In Nebraska, she sees some of the same maternal health difficulties she’s experienced before, but across a larger, rural area.
As she starts her work, Dr. Rana has been meeting with providers, experts and leadership within UNMC and Nebraska Medicine. She already is laying the groundwork to implement the STAMPP- HTN program and blood testing for the preeclampsia biomarkers.
In her first six months, she said she hopes to get the “lay of the land” of obstetrical care in Nebraska and understand the key stake holders. She is doing a lot of listening, with plans to reach out to health systems and health centers around the state, community organizations and federally qualified health centers in Omaha to understand their needs.

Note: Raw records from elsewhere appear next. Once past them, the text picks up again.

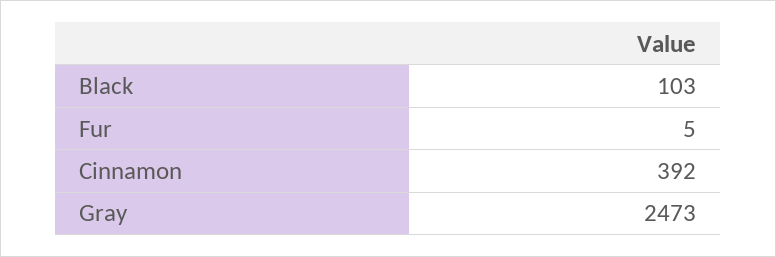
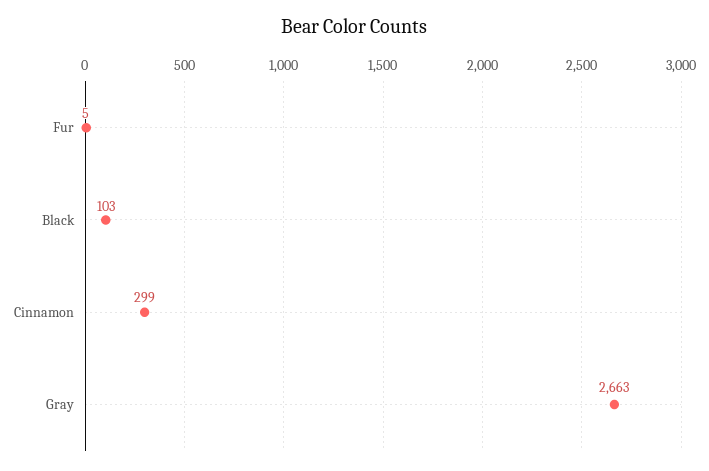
  {
    "Black": 103,
    "Fur": 5,
-   "Cinnamon": 392,
+   "Cinnamon": 299,
-   "Gray": 2473
+   "Gray": 2663
  }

“It will help us if we improve the care of everybody around us,” she said. “Obviously we want to reduce the overall maternal mortality rate, but it will also reduce the number of really bad outcomes that are coming to us.”
Along the way, her goal is to create a blueprint for maternal and fetal medicine and women’s health that medical centers and rural states can apply. Her plan is called the MOTHER Nebraska Initiative, short for Maternal Outcomes Through Healthcare Expansion in Rural Nebraska.
She understands the challenges ahead – but also strongly believes she is positioned to make a difference.
“With knowledge, time and passion,” she said, “even the most daunting challenges become achievable.”